◆ Activity:
Please reproduce word for word the part of the bisection move excerpt between "Here we actually" and "109, 2123 (1998).", inclusive.

◆ Excerpt provided:
BEGIN

Bisection Move : attempt Move.

Here we actually perform the bisection move, which attempts to make a single large move at the midpoint between two slices, then futher bisects until all particles have been moved. The only adjustable parameter for is the number of levels, which sets the number of particles that we will try to move. The move can be fully rejected at any level, and we then go back and restore the positions of all moved particles.

For a nice description of the algorithm see: C. Chakravarty et al. J. Chem. Phys. 109, 2123 (1998).

Implements MoveBase.

Definition at line 1486 of file move.cpp.

                                {
 
    success = false;
 
    /* Only perform a move if we have beads */
    if (path.worm.getNumBeadsOn() == 0) 
        return success;
 
    /* We cannot perform this move at present when using a pair product action */
    if (constants()->actionType() == "pair_product")
        return false;
 
    /* Do we perform varialble length bisection updates? */
    if (constants()->varUpdates()) {
        numLevels = 1+random.randInt(constants()->b()-1);
        numActiveBeads = ipow(2,numLevels)-1;
    }
 
    /* Only do bisections when we have at least one particle */
    if (path.getTrueNumParticles()==0)
        return false;
 
    /* Randomly select the start bead of the bisection */
    startBead[0] = random.randInt(path.numTimeSlices-1);
 
    /* We need to worry about the possibility of an empty slice for small
     * numbers of particles. */
    if (path.numBeadsAtSlice(startBead[0]) == 0)
        return false;
    startBead[1] = random.randInt(path.numBeadsAtSlice(startBead[0])-1);
 
    /* Now we have to make sure that we are moving an active trajectory, 
     * otherwise we exit immediatly */
    beadLocator beadIndex;
    beadIndex = startBead;
    for (int k = 0; k < (numActiveBeads+1); k++) {
        if (!path.worm.beadOn(beadIndex) || all(path.next(beadIndex)==XXX))

END

◆ Dataset extract:

BEGIN

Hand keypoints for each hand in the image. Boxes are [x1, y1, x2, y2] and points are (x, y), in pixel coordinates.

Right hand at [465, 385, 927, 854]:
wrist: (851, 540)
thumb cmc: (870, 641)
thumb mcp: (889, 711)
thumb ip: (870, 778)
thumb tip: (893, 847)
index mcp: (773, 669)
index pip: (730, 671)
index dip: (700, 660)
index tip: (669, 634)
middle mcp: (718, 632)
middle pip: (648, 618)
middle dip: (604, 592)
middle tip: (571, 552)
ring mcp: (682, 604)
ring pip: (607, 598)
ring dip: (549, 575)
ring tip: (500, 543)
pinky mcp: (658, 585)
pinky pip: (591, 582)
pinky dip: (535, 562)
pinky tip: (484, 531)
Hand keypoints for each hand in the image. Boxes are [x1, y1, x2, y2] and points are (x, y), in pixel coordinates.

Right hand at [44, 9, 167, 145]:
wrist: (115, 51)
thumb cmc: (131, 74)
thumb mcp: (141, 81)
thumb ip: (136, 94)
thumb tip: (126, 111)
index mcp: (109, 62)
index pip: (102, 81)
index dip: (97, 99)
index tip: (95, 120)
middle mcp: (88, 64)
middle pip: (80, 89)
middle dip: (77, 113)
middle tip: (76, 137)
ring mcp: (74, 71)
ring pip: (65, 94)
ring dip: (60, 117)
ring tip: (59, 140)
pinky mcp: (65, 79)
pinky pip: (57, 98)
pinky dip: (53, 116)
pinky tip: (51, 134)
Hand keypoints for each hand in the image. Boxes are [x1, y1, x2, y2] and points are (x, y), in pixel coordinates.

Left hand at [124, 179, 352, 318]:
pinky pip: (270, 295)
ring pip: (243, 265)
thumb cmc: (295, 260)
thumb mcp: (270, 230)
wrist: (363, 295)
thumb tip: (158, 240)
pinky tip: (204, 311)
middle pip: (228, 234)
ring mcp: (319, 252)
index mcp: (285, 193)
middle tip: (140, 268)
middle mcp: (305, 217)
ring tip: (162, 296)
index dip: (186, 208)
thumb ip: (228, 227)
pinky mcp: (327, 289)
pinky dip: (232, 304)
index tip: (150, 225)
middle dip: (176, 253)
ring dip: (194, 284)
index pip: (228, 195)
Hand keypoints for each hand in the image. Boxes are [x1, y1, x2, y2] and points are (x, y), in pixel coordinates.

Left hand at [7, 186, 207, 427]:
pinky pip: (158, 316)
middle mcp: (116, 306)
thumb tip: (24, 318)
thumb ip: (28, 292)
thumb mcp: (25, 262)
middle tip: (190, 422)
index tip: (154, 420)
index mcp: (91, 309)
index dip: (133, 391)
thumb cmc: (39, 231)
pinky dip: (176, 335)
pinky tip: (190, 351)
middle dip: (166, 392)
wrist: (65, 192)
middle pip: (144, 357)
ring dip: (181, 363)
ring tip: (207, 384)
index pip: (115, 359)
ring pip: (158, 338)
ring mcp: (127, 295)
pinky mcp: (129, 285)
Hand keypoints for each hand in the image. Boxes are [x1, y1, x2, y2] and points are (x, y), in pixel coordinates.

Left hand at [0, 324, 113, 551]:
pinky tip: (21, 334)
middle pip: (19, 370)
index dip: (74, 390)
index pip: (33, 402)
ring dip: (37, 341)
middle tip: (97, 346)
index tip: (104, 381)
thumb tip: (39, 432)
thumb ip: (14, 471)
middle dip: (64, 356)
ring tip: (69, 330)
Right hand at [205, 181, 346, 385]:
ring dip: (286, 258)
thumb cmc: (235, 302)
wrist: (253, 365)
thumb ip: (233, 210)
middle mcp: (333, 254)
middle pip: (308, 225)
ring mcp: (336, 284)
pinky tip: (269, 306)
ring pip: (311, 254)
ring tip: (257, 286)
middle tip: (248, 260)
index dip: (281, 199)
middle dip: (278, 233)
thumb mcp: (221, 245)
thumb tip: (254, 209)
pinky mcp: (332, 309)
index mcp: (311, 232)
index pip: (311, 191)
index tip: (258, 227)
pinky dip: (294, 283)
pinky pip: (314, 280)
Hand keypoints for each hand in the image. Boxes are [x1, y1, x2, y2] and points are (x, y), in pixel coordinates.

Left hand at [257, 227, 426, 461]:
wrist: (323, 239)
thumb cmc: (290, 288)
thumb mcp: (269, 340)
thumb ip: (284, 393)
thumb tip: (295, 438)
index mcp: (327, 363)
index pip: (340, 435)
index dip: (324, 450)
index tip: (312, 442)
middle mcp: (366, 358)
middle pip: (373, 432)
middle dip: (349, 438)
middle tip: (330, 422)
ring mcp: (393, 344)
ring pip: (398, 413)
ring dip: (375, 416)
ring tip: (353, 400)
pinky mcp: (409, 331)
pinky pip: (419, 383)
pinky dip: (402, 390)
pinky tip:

END

◆ Output for this task:
Here we actually perform the bisection move, which attempts to make a single large move at the midpoint between two slices, then futher bisects until all particles have been moved. The only adjustable parameter for is the number of levels, which sets the number of particles that we will try to move. The move can be fully rejected at any level, and we then go back and restore the positions of all moved particles.

For a nice description of the algorithm see: C. Chakravarty et al. J. Chem. Phys. 109, 2123 (1998).